Re: [PATCH]: perf/core: addressing 4x slowdown during per-process profiling of STREAM benchmark on Intel Xeon Phi

From: Alexey Budankov
Date: Wed Jun 14 2017 - 06:07:54 EST


On 30.05.2017 11:29, Alexander Shishkin wrote:
Alexey Budankov <alexey.budankov@xxxxxxxxxxxxxxx> writes:

On 29.05.2017 15:03, Alexander Shishkin wrote:
Alexey Budankov <alexey.budankov@xxxxxxxxxxxxxxx> writes:

Here (above the function) you could include a comment describing what
happens when this is called, locking considerations, etc.

I can put the short description from the initial thread message here.
Would it be sufficient?

Sure, this is where API descriptions fit better than in commit messages.



+static int
+perf_cpu_tree_insert(struct rb_root *tree, struct perf_event *event)
+{
+ struct rb_node **node;
+ struct rb_node *parent;
+
+ if (!tree || !event)
+ return 0;

I don't think this should be happening, should it? And either way you
probably don't want to return 0 here, unless you're using !0 for
success.

As you might notice already, currently return codes of the tree API are
not checked all other the implementation. I suggest replacing that int
error code by void and simplify the stuff.

Your call. But I'd still either drop the redundant checks or wrap them
in WARN_ON_ONCE().

Ok. WARN_ON_ONCE() then.




+
+ node = &tree->rb_node;
+ parent = *node;
+
+ while (*node) {
+ struct perf_event *node_event = container_of(*node,
+ struct perf_event, group_node);
+
+ parent = *node;
+
+ if (event->cpu < node_event->cpu) {
+ node = &((*node)->rb_left);

this would be the same as node = &parent->rb_left, right?

Yes, that is right.


Please ask more.

Side note: between commit message, comments and the actual code, in an
ideal situation one doesn't have to 'ask' anything, because everything
is already clear. Not the case here.

node is the leaf node and parent is the parent of the
node at the end of cycle. We need the both to insert a new node into a
tree.

Not sure I understand. You'd still have both.
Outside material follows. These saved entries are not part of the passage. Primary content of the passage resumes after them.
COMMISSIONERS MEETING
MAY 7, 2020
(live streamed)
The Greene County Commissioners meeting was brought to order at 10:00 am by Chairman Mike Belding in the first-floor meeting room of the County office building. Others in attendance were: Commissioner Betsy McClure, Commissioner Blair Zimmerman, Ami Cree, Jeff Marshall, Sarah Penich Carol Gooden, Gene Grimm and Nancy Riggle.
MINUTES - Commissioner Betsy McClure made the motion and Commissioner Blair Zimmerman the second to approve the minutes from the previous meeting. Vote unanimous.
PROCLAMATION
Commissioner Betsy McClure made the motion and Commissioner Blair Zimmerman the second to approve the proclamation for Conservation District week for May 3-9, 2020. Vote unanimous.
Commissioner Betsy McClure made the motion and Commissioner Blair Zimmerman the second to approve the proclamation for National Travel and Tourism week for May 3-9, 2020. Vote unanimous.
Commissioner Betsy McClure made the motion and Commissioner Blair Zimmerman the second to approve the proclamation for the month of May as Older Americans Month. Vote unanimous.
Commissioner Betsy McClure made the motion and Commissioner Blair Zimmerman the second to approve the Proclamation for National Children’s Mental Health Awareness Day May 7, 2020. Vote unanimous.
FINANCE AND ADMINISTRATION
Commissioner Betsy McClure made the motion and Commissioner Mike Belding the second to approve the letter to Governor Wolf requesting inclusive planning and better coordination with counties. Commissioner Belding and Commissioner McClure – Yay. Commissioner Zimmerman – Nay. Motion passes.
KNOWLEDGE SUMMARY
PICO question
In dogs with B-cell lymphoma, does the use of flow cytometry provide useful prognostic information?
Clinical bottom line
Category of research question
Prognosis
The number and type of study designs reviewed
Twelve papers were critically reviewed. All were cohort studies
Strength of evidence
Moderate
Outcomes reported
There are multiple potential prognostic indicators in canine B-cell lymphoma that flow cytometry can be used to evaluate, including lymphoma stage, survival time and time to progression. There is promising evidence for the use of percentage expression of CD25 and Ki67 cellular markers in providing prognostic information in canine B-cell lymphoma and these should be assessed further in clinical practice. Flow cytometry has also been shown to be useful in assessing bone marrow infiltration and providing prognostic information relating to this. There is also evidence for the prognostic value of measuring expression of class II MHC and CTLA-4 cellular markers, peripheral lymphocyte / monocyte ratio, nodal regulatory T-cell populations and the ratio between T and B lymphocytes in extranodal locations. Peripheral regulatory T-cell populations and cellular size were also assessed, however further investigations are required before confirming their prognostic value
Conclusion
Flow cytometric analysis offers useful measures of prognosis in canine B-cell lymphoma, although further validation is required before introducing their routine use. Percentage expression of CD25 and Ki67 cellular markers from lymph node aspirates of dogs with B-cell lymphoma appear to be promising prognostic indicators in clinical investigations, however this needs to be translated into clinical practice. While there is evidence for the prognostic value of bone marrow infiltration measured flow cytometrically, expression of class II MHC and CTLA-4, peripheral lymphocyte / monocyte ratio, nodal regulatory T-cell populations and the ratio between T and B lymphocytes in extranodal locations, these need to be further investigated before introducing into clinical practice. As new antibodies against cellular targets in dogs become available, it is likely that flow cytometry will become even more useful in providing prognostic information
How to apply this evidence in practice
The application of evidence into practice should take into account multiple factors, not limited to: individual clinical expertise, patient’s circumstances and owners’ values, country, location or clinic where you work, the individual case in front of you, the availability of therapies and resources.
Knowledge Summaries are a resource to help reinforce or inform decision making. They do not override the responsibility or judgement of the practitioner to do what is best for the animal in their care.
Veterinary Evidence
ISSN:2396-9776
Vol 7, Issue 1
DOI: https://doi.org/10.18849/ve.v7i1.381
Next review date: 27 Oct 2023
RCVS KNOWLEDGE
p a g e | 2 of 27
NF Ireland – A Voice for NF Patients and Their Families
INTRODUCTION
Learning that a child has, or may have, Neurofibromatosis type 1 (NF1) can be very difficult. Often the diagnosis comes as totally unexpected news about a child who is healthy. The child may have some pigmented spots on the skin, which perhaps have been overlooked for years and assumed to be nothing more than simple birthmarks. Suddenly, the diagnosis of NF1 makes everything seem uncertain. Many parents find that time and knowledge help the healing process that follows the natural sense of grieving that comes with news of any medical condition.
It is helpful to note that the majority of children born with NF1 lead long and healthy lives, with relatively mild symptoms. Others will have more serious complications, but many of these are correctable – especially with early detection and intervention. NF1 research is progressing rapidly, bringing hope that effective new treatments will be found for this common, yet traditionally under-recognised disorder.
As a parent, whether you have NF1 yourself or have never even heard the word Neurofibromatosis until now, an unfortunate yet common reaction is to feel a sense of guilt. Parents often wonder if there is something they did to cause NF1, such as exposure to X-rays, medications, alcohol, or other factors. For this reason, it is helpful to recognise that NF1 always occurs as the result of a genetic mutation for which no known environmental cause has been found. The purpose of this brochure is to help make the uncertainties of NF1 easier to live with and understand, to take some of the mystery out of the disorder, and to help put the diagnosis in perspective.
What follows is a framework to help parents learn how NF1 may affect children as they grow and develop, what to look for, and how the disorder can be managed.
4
+ } else if (event->cpu > node_event->cpu) {
+ node = &((*node)->rb_right);
+ } else {
+ list_add_tail(&event->group_list_entry,
+ &node_event->group_list);

So why is this better than simply having per-cpu event lists plus one
for per-thread events?

Good question. Choice of data structure and layout depends on the
operations applied to the data so keeping groups as a tree simplifies
and improves the implementation in terms of scalability and performance.
Please ask more if any.

Please be more specific on how scalability and performance are
improved. In general, try to avoid vagues statements like "this is
better for performance".

Accepted. Peter already provided more specifics on this. Thanks.


Thanks,
--
Alex